Page-level text extractions
Segment Open

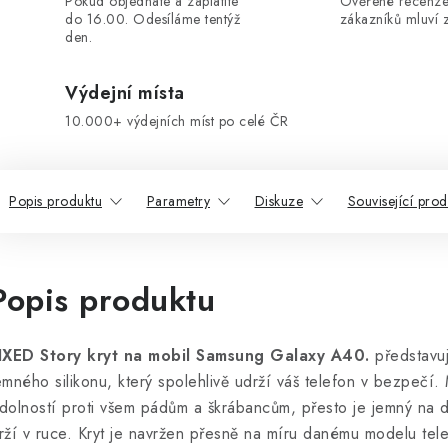
Pokud objednáte a zaplatíte
Ověřené recenze
do 16.00. Odesíláme tentýž
zákazníků mluví z
den.
Výdejní místa
10.000+ výdejních míst po celé ČR
Popis produktu
Parametry
Diskuze
Související prod
Popis produktu
IXED Story kryt na mobil Samsung Galaxy A40.
představuj
emného silikonu, který spolehlivě udrží váš telefon v bezpečí
dolností proti všem pádům a škrábancům, přesto je jemný na 
rží v ruce. Kryt je navržen přesně na míru danému modelu tel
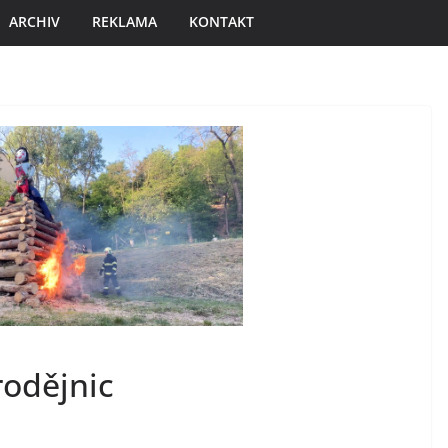
ARCHIV
REKLAMA
KONTAKT
arodějnic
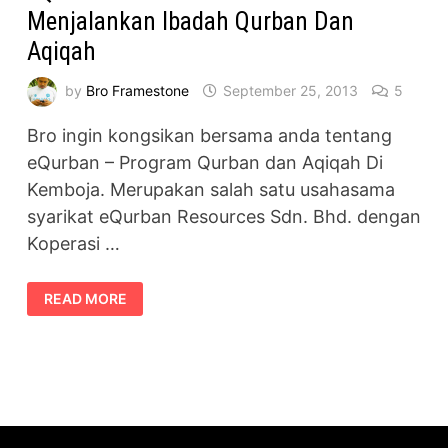
Menjalankan Ibadah Qurban Dan
Aqiqah
by
Bro Framestone
September 25, 2013
5
Bro ingin kongsikan bersama anda tentang
eQurban – Program Qurban dan Aqiqah Di
Kemboja. Merupakan salah satu usahasama
syarikat eQurban Resources Sdn. Bhd. dengan
Koperasi …
EQURBAN
READ MORE
–
MEMUDAHKAN
ANDA
MENJALANKAN
IBADAH
QURBAN
DAN
AQIQAH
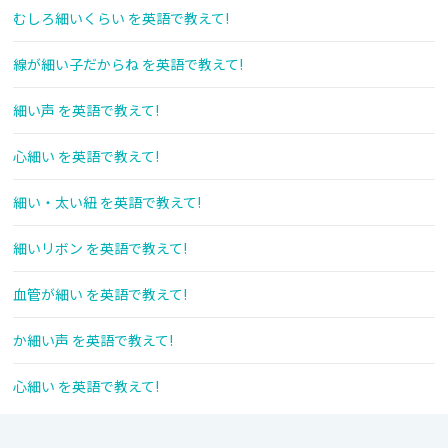
むしろ細いくらい を英語で教えて!
線が細い子だからね を英語で教えて!
細い声 を英語で教えて!
心細い を英語で教えて!
細い・太い紐 を英語で教えて!
細いリボン を英語で教えて!
血管が細い を英語で教えて!
か細い声 を英語で教えて!
心細い を英語で教えて!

Segment Closed

EXERCISE: An exact copy of every record above is required, with all pictures omitted.

ANSWER BOX:
Pokud objednáte a zaplatíte
Ověřené recenze
do 16.00. Odesíláme tentýž
zákazníků mluví z
den.
Výdejní místa
10.000+ výdejních míst po celé ČR
Popis produktu
Parametry
Diskuze
Související prod
Popis produktu
IXED Story kryt na mobil Samsung Galaxy A40.
představuj
emného silikonu, který spolehlivě udrží váš telefon v bezpečí
dolností proti všem pádům a škrábancům, přesto je jemný na 
rží v ruce. Kryt je navržen přesně na míru danému modelu tel
ARCHIV
REKLAMA
KONTAKT
arodějnic
Menjalankan Ibadah Qurban Dan
Aqiqah
by
Bro Framestone
September 25, 2013
5
Bro ingin kongsikan bersama anda tentang
eQurban – Program Qurban dan Aqiqah Di
Kemboja. Merupakan salah satu usahasama
syarikat eQurban Resources Sdn. Bhd. dengan
Koperasi …
EQURBAN
READ MORE
–
MEMUDAHKAN
ANDA
MENJALANKAN
IBADAH
QURBAN
DAN
AQIQAH
むしろ細いくらい を英語で教えて!
線が細い子だからね を英語で教えて!
細い声 を英語で教えて!
心細い を英語で教えて!
細い・太い紐 を英語で教えて!
細いリボン を英語で教えて!
血管が細い を英語で教えて!
か細い声 を英語で教えて!
心細い を英語で教えて!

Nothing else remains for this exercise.